MCLLM: Narrative Foundations and Shifting Spheres

deadline for submissions: 
February 15, 2019
full name / name of organization: 
Midwest Conference on Literature, Language, and Media
contact email: 

Midwest Conference on Literature, Language and Media

April 12-13, 2019

 

CALL FOR PAPERS: MCLLM

 

Conference Date: April 12th-13th, 2019

Deadline for Proposals: February 15th, 2019

Theme: “Narrative Foundations and Shifting Spheres”

 

The 27th annual Midwestern Conference on Literature, Language and Media (MCLLM) at Northern Illinois University in DeKalb, IL, is currently accepting proposals for 15-20 minute presentations from individuals and panels. This year’s conference theme is Narrative Foundations and Shifting Spheres. This theme encourages argument-driven papers that explore topics concerned with levels of identity such as race, class, gender, private, and public. Papers should look to address sociocultural or political issues in tandem with asserting how and why these events happen.What are the origins and implications of these kinds of social shifts? How does a revitalized perspective affect the cultural mythos in terms of class, gender, and race?

We encourage a variety of approaches to these questions, including (but not limited to) the following topics:

  • Literary and Narrative Foundations
  • Shifts in Public and Private Spheres
  • Historical and National Movements
  • Marginalized Voices and Challenges to the Canon
  • Transnationalism and Hybridity
  • Interdisciplinary Humanities
  • Political and Historical Change
  • Political, Public, and Private Identity
  • Art as Activism
  • Pop Culture and Academia

MCLLM welcomes proposals from a wide range of research in the humanities. Possible research areas include: literature and poetry, narratology, creative writing, linguistics, written and visual rhetoric, journalism, narrative and documentary film, music, games/video games, anime, television, radio, new and social media, history, and pedagogy in these fields.
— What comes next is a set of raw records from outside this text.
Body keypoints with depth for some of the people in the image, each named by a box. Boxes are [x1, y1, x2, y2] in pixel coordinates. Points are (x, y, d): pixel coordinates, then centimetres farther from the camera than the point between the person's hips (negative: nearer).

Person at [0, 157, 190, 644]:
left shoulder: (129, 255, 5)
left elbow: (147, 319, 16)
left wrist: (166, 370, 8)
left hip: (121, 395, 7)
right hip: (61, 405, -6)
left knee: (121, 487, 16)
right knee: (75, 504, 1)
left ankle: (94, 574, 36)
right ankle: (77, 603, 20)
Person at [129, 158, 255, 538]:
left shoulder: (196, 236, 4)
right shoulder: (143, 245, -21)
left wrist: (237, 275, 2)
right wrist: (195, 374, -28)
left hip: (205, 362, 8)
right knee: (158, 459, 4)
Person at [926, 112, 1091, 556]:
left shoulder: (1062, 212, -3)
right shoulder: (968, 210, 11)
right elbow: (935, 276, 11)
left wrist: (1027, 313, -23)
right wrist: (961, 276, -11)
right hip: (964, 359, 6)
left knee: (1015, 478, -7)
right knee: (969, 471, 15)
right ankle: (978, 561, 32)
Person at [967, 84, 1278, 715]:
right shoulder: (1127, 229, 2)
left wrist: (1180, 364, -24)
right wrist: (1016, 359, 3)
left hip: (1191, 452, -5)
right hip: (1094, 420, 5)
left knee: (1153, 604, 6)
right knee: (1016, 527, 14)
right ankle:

This year’s distinguished keynote speaker is Joe Shapiro, associate professor of English at Southern Illinois University. Examples of his work include his 2017 book The Illiberal Imagination: Class and the Rise of the U.S. Novel, along with essays such as "White Slaves in the Late-Eighteenth- and Nineteenth-Century American Literary Imagination." Dr. Shapiro’s research traceshistorical shifts in ways of thinking about and expressing social class in American literature and demonstrates the relationship between class tensions and the development of the American canon.

If you are interested in presenting at the conference, please submit 200-500 word proposals by February 15, 2019, to mcllm@niu.edu. Include a cover page with your name, institutional affiliation, graduate student or faculty status, email, and phone number. Panel proposals should include a brief overview of the panel’s theme and purpose, along with an abstract and cover page for each paper.

 

Founders Award

The Founders Award carries a $500 prize, given to one graduate student attending the conference and presenting a paper. The award honors Chuck Bowie and John Carlberg, the co-founders of the MCLLM conference. All graduate students presenting at the conference are eligible. This award is given based on the strength of the proposal, particularly in terms of how it relates to the conference theme and the quality of the argument presented.